(Exercise 1) In the post about the Chicago-area Target rooftop, give the stretch from "I picked up" through "at Google Sightseeing." again with "satellites" changed to "spacecraft".
(Exercise 2) According to the post about the Chicago-area Target rooftop, whose landing or take-off path is the store on?

Wednesday, January 18, 2006

Overview

I picked up this shot of a Chicago-area Target store on Tuesday (via via).

The initial write-up suggested that the big-box rooftop is advertising to the satellites orbiting on high, but the subsequent note acknowledges that the retail site is on O'Hare's well-traveled landing (or take-off) path. Whether it's aimed at folks in the window seats of airplanes or other sorts of eyes in the sky, the notion of discount retailers and other square-footage gluttons decorating their roofs for over-passers is something out of the ordinary (unless you count crop circles and Midwestern farmers cutting the hay-formations to root for the local team). You'll find a deeper collection of from-above shots at Google Sightseeing.

(Extracted material)
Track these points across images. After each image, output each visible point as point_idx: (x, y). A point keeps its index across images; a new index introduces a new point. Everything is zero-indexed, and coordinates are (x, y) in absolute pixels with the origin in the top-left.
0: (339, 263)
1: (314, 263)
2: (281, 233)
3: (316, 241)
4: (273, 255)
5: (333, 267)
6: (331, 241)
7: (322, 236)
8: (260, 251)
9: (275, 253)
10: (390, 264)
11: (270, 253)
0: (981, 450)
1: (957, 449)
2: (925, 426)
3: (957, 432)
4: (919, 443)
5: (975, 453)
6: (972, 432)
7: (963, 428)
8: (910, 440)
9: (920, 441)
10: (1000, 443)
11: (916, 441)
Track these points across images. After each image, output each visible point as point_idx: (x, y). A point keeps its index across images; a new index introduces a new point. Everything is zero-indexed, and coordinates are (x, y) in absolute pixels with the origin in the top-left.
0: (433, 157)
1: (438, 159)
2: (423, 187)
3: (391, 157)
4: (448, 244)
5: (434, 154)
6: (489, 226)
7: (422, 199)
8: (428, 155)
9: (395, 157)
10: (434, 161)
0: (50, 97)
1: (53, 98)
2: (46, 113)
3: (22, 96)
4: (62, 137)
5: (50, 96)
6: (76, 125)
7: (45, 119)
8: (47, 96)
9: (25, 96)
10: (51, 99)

(Written response 1)
I picked up this shot of a Chicago-area Target store on Tuesday (via via).

The initial write-up suggested that the big-box rooftop is advertising to the spacecraft orbiting on high, but the subsequent note acknowledges that the retail site is on O'Hare's well-traveled landing (or take-off) path. Whether it's aimed at folks in the window seats of airplanes or other sorts of eyes in the sky, the notion of discount retailers and other square-footage gluttons decorating their roofs for over-passers is something out of the ordinary (unless you count crop circles and Midwestern farmers cutting the hay-formations to root for the local team). You'll find a deeper collection of from-above shots at Google Sightseeing.

(Written response 2) O'Hare's